In spite of the potential for its own slew of scandals, the Church—specifically the church leadership—also retains authority over believers from God. Paul informs the elders of Ephesus that it was the Holy Spirit who placed them in leadership over the church of God (Acts 20:28).

It is popular today to criticize church leaders, to tell them that they have lost sight of Christ and that we are here to put them back on track.

Instead, the Bible states that because a church leader’s authority comes from God, believers are to respect and obey them (1 Thessalonians 5:12; Hebrews 13:17). Pastors, in turn, are not to use this authority to dominate other believers but shepherd them (1 Peter 5:2-3).

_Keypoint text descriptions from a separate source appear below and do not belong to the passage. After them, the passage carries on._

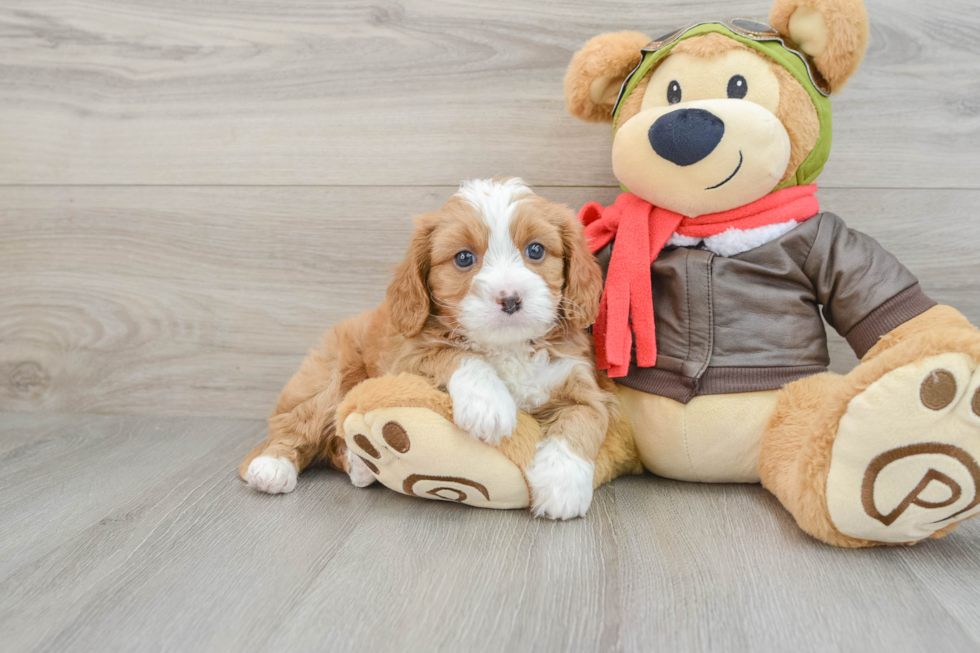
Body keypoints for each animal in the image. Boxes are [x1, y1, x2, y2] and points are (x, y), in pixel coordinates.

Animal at [239, 178, 620, 520]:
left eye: (536, 250)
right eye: (464, 258)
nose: (511, 299)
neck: (506, 346)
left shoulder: (580, 381)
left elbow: (583, 421)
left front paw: (562, 486)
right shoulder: (406, 357)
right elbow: (454, 354)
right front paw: (489, 404)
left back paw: (359, 464)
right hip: (332, 375)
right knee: (297, 422)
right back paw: (273, 466)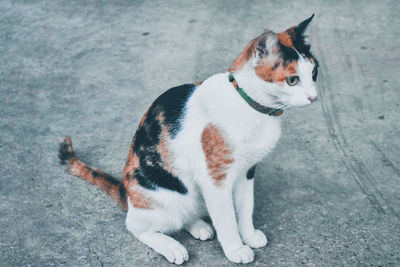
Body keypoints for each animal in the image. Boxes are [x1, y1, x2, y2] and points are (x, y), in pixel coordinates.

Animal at [57, 15, 318, 266]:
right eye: (292, 80)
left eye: (314, 72)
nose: (314, 97)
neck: (251, 106)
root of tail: (127, 195)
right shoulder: (215, 178)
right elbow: (227, 218)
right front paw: (236, 249)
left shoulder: (247, 171)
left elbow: (245, 207)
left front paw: (250, 236)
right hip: (165, 197)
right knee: (136, 226)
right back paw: (172, 246)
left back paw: (199, 226)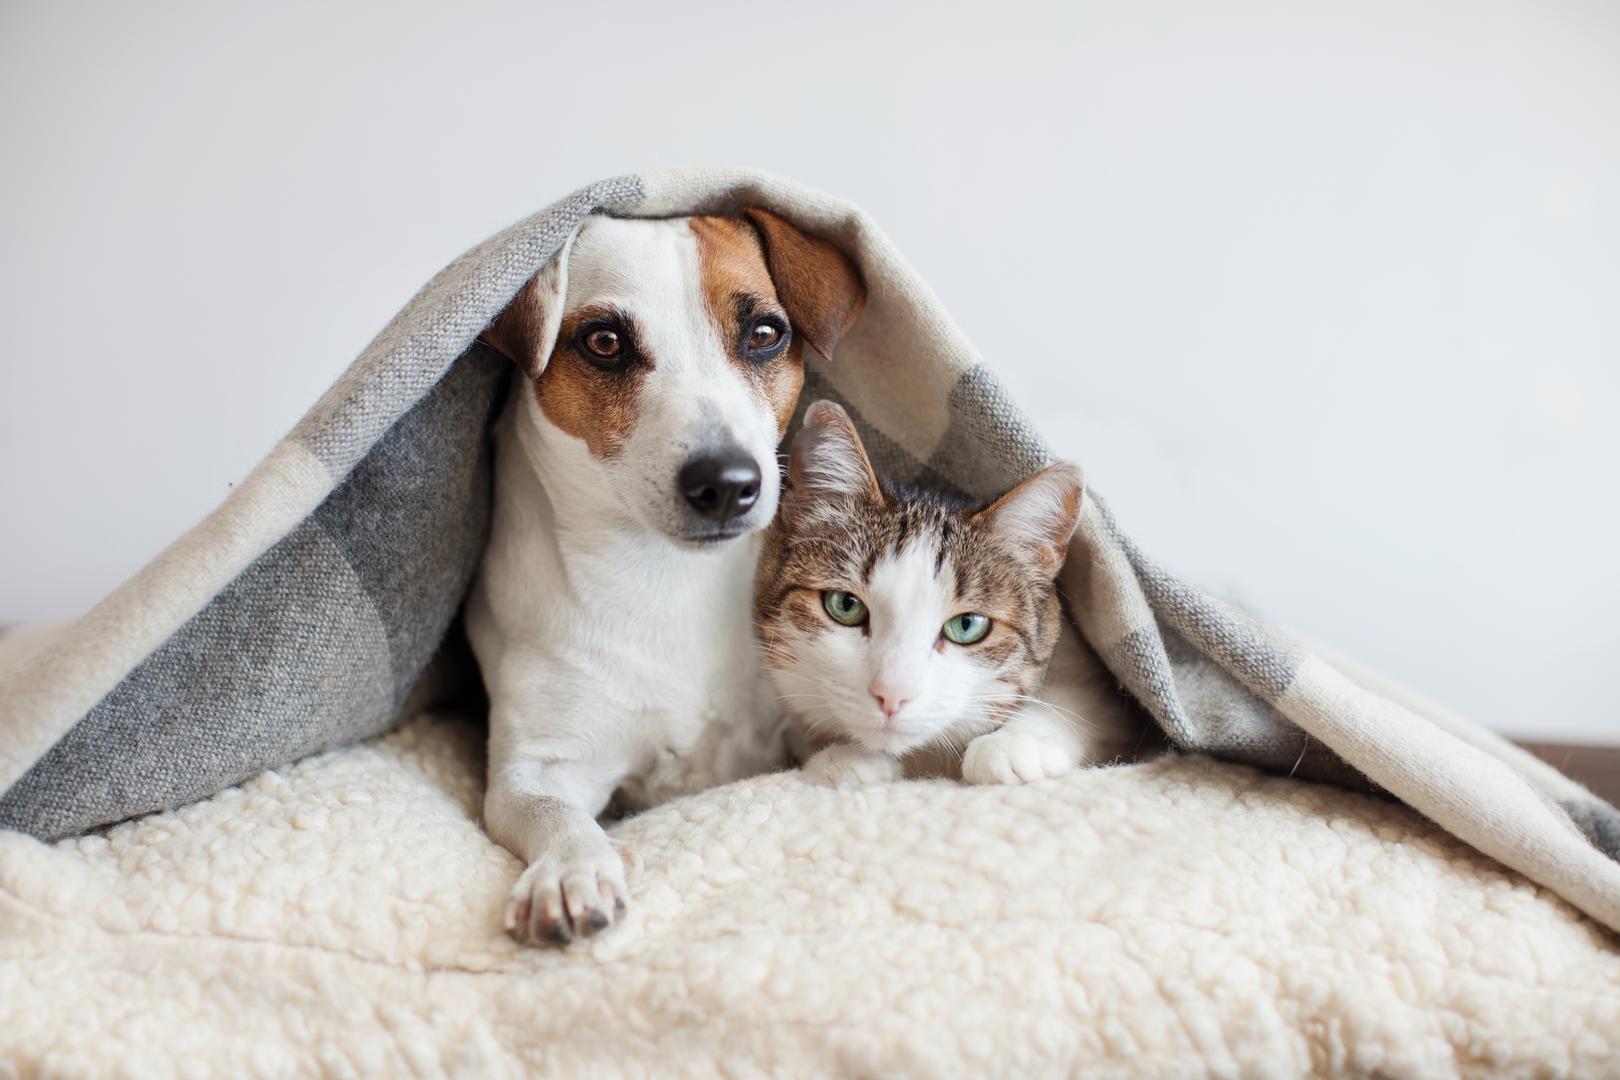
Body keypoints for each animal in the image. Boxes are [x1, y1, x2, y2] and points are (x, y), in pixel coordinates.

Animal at [466, 208, 868, 945]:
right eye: (604, 342)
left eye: (764, 334)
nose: (728, 483)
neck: (666, 578)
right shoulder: (534, 767)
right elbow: (550, 812)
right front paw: (571, 868)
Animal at [748, 396, 1140, 786]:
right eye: (845, 605)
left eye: (967, 625)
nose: (892, 694)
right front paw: (842, 758)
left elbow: (1083, 703)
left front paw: (1014, 743)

The authority of a parent is so important to the Lord that He orders respect for mother and father in the Ten Commandments (Exodus 20:12; Deuteronomy 5:16). Now, I have heard many a disgruntled teenager proclaim that they respect their parents but that does not mean they need to obey them, as if some divine loophole was discovered. Paul obliterates such an excuse when he equates obedience with respect (Ephesians 6:1-2). Like it or not, you need to do the dishes.

Civil Disobedience

Of course, the inevitable question comes, “Is there a time when it is ok to disobey authority?”

Yes.

It is right and good to disobey authority that commands you to disobey God’s authority. The book of Daniel is a shining example of civil disobedience. Unwilling to worship idols, Shadrach, Meshach, and Abednego, refused to bend a knee to Nebuchadnezzar’s golden statue (3:1-30). Unwilling to stop communing with his Lord, Daniel violated King Darius’ prohibition of prayer (6:1-28). See also the book of Acts.

God’s authority must be preeminent in our lives.  Part of placing ourselves under that authority is respecting and obeying the men and women He has placed in authority over us.

Ultimately, the Bible states, submitting to authority is to our benefit in so far as it does not question God’s authority (Hebrews 13:17). Who would question helping themselves?